In Democratic Republic of the Congo (DRC), President Joseph Kabila is poised to stay in power beyond the end of his constitutionally-mandated term, creating the possibility of widespread unrest and instability in central Africa. To DRC’s east, the tiny Great Lakes nation of Burundi remains beset by political violence after the incumbent president stood for an unpopular—and, as opponents argued, unconstitutional—third term. If instability there continues, Burundi could retract its important contribution to the peacekeeping mission in Somalia.
The way forward
Obama will end his tenure as the first American president of African descent, a powerful contribution in itself, at least rhetorically, for U.S.-Africa relations. His key accomplishments include setting up Power Africa, the ambitious $7 billion plan to expand electrification across Africa, and convening the first U.S.-Africa Leaders Summit and two U.S.-Africa Business Forums.
Trump the candidate paid little attention to Africa. In speeches, he referred to the continent only in relation to al-Qaeda’s 1998 bombings of the U.S. embassies in Kenya and Tanzania, and more recently he came under fire for comments related to the large numbers of Somali refugees in Minnesota, a state Hillary Clinton later won.
Trump the president will have to reconcile his comments about both refugees (30 percent of refugees admitted into the U.S. in 2015 were African) and Muslims (some 250 million in sub-Saharan Africa alone) with the reality that the U.S. must, and should, continue engaging with Africa.

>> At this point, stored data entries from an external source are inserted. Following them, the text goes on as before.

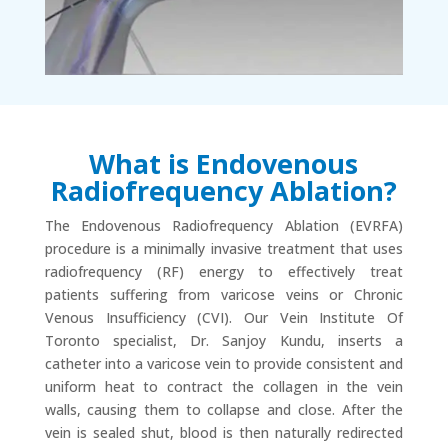
What is Endovenous
Radiofrequency Ablation?
The Endovenous Radiofrequency Ablation (EVRFA)
procedure is a minimally invasive treatment that uses
radiofrequency (RF) energy to effectively treat
patients suffering from varicose veins or Chronic
Venous Insufficiency (CVI). Our Vein Institute Of
Toronto specialist, Dr. Sanjoy Kundu, inserts a
catheter into a varicose vein to provide consistent and
uniform heat to contract the collagen in the vein
walls, causing them to collapse and close. After the
vein is sealed shut, blood is then naturally redirected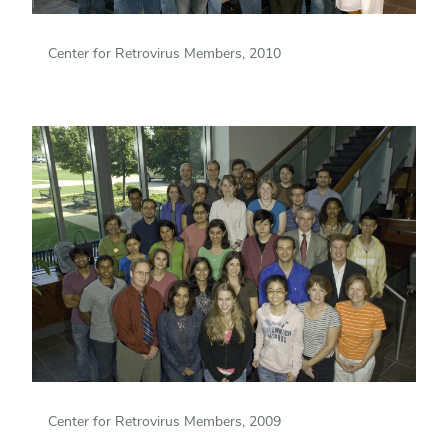
Center for Retrovirus Members, 2010
Center for Retrovirus Members, 2009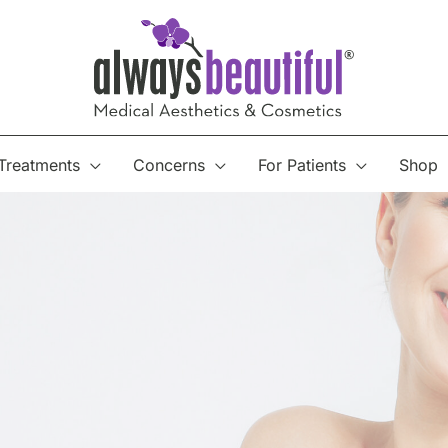
Treatments
Concerns
For Patients
Shop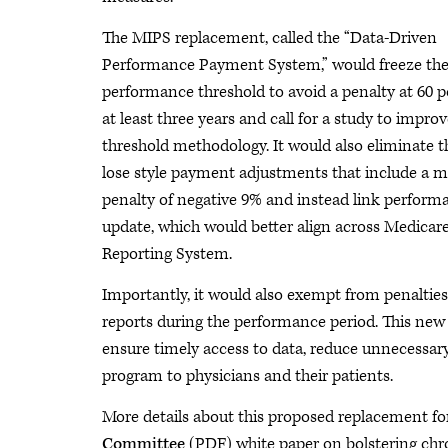
The MIPS replacement, called the “Data-Driven
Performance Payment System,” would freeze th
performance threshold to avoid a penalty at 60 p
at least three years and call for a study to impro
threshold methodology. It would also eliminate t
lose style payment adjustments that include a
penalty of negative 9% and instead link perform
update, which would better align across Medicar
Reporting System.
Importantly, it would also exempt from penalties
reports during the performance period. This new 
ensure timely access to data, reduce unnecessary
program to physicians and their patients.
More details about this proposed replacement fo
Committee
(PDF) white paper on bolstering chro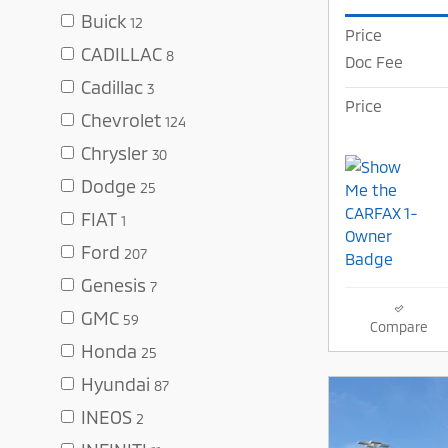
Buick
12
Price
CADILLAC
8
Doc Fee
Cadillac
3
Price
Chevrolet
124
Chrysler
30
Dodge
25
FIAT
1
Ford
207
Genesis
7
GMC
59
Compare
Honda
25
Hyundai
87
INEOS
2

His foreign policy comments suggest the U.S. may rethink its foreign aid and foreign deployments, many of which will affect U.S. relations with Africa. Trump’s insistence that he will re-negotiate trade deals could also impact long standing legislation like the African Growth and Opportunity Act (AGOA), a preferential trade agreement between select African countries and the U.S., which was renewed by Congress in 2015.
Africa has been a rare area of bipartisan agreement for decades: President George W. Bush, for example, is widely loved across the continent for implementing the President’s Emergency Plan for AIDS Relief (PEPFAR). AGOA was created by President Bill Clinton, renewed under Bush, and renewed again under Obama. As such, Trump enters office with a unique opportunity in U.S.-Africa policy to offer policies acceptable across the political spectrum, while also advancing U.S. security and economic interests.
Kelsey Lilley is associate director of the Atlantic Council’s Africa Center.